Dataset entries Start Marker

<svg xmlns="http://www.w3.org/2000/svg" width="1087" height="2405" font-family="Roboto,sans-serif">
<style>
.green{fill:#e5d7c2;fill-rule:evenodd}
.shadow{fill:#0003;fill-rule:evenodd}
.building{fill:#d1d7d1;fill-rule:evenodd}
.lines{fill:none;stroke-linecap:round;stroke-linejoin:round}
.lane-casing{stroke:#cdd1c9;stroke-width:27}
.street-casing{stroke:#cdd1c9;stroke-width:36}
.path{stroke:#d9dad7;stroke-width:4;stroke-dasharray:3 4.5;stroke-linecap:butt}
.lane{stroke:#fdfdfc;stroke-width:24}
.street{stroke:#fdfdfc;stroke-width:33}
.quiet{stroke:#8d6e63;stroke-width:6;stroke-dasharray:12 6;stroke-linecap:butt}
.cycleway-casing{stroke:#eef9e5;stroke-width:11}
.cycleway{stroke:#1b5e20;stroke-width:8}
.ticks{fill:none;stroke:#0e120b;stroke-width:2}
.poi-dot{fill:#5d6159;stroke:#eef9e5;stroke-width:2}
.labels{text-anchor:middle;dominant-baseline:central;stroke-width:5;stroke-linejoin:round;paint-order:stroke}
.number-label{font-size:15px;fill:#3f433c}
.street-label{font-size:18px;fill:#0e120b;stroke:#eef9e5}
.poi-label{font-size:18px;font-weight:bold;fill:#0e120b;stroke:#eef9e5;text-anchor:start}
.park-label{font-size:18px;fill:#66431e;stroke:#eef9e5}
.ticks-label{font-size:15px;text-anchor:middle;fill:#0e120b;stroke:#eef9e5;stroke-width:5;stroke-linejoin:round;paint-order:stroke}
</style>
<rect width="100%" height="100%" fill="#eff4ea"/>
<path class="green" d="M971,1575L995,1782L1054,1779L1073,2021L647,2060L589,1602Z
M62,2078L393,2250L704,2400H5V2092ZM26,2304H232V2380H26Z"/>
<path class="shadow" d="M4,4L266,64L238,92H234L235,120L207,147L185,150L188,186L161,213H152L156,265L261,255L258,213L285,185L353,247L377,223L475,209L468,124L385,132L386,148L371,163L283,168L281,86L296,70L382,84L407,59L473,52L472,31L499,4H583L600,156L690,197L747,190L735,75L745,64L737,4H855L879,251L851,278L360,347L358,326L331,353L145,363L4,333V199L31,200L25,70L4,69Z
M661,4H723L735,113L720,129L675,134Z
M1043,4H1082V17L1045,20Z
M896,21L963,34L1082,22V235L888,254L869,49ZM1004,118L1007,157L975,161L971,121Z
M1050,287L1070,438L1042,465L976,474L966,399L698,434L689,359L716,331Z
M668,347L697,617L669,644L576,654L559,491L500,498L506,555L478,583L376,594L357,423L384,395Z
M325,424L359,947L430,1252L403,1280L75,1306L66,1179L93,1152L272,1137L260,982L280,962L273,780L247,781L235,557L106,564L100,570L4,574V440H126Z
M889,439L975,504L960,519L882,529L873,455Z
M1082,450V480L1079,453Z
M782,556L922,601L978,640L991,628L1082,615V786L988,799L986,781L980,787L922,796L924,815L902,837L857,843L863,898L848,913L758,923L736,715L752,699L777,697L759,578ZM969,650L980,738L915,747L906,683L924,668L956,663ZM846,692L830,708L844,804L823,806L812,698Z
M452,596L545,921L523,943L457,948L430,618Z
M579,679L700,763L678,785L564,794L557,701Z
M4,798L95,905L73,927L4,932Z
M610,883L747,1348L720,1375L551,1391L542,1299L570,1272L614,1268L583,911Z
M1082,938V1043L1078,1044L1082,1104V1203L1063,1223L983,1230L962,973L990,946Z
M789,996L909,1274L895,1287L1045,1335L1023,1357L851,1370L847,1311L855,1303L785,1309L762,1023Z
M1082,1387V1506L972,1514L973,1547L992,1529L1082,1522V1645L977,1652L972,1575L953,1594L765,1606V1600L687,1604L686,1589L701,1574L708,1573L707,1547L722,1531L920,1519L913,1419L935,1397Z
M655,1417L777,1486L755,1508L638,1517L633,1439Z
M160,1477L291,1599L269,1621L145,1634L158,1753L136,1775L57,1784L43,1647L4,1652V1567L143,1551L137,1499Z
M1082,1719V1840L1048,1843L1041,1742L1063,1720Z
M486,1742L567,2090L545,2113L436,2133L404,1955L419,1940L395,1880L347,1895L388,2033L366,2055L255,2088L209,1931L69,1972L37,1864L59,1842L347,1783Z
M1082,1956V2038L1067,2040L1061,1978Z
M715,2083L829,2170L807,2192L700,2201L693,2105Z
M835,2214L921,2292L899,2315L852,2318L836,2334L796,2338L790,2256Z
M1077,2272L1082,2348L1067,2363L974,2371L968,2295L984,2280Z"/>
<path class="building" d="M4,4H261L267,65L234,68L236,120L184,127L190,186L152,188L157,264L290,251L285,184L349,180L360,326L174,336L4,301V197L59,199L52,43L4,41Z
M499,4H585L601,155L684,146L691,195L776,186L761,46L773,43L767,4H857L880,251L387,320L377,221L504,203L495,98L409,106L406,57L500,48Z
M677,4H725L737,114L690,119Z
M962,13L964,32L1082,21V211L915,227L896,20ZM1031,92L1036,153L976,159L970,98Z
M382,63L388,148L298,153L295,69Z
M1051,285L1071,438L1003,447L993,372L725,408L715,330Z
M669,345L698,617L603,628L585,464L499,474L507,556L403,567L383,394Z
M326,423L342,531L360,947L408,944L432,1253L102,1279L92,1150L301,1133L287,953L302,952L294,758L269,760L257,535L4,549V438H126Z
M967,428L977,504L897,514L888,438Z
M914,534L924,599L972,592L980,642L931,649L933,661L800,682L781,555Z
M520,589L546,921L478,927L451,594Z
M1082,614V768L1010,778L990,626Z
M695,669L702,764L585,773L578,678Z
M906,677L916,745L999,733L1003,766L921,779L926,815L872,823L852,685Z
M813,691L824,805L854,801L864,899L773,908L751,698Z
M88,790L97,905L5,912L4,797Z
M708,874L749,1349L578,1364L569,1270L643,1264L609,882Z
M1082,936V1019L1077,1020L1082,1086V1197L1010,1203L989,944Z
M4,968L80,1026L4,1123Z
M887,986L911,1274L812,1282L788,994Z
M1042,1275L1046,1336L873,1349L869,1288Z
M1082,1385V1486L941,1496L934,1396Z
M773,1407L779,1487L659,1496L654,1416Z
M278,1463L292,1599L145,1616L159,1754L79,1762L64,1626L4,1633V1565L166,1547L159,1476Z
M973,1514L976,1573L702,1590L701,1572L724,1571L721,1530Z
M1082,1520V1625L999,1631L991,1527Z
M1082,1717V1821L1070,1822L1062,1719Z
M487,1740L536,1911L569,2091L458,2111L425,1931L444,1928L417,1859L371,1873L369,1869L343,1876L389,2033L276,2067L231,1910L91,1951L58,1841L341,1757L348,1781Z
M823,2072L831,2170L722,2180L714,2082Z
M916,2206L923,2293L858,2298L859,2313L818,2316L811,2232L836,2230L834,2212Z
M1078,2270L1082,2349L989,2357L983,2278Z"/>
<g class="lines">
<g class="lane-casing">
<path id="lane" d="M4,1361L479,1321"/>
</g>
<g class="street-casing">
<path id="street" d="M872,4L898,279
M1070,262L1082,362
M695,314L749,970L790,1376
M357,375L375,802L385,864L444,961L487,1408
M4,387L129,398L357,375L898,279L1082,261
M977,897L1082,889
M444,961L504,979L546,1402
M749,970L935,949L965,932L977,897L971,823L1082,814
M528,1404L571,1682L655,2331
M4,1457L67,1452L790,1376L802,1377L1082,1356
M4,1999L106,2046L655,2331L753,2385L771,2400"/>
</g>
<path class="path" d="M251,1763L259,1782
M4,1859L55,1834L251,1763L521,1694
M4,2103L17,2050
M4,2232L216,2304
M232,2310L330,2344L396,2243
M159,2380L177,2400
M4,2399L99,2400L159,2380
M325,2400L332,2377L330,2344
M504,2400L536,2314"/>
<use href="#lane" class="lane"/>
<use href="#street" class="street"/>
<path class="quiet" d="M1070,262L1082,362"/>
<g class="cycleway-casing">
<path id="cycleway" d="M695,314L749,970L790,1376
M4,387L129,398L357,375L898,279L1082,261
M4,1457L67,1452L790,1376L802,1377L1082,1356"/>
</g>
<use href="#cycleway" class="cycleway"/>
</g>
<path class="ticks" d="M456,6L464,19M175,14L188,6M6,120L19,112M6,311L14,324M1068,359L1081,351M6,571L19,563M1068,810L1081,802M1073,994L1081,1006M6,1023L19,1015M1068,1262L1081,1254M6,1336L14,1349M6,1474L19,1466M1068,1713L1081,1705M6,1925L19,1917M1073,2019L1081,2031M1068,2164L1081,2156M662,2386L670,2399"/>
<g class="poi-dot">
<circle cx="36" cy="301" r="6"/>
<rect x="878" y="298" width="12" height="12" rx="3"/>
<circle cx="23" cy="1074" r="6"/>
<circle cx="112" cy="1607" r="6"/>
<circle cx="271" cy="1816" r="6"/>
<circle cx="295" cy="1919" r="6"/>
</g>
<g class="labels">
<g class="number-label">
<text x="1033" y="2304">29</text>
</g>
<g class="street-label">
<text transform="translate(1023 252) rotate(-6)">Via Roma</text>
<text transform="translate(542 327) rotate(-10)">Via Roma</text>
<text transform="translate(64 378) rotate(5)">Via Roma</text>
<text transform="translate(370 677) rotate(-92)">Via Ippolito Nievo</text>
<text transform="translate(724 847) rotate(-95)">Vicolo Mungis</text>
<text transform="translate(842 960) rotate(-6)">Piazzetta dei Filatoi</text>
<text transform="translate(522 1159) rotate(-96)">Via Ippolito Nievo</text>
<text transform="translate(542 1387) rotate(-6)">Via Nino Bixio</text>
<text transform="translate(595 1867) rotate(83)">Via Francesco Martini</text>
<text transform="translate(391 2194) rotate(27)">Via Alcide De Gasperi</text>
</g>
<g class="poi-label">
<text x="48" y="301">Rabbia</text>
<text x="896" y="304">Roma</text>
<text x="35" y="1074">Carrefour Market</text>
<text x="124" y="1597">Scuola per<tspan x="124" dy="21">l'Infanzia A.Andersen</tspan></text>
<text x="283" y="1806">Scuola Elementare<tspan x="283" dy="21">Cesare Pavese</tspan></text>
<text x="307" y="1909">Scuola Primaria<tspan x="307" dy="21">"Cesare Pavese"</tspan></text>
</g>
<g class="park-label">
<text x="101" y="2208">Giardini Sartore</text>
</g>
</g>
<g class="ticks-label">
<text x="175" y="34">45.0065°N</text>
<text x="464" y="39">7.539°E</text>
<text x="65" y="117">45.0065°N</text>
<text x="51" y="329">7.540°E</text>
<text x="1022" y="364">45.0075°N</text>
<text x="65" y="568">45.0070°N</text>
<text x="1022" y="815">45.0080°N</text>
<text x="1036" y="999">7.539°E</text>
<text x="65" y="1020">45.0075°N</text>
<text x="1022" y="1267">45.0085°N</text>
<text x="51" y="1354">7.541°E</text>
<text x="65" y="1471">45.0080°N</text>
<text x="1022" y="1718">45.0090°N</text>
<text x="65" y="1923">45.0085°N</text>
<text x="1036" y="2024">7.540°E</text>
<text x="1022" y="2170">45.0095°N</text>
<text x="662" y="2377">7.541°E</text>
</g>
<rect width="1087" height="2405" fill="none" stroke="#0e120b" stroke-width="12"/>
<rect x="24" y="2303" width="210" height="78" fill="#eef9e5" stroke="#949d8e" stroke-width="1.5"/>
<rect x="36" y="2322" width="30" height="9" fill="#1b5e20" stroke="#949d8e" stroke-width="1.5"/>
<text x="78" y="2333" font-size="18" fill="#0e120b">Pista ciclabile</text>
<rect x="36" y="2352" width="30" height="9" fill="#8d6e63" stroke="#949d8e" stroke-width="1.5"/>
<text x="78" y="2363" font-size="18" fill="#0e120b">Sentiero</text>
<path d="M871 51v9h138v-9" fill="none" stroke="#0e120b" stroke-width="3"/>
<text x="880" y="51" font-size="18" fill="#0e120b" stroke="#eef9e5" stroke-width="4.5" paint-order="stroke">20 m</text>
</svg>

Dataset entries End Marker

### Assigned task
Show each line in the data where the string "lines" appears.

### Output
.lines{fill:none;stroke-linecap:round;stroke-linejoin:round}
<g class="lines">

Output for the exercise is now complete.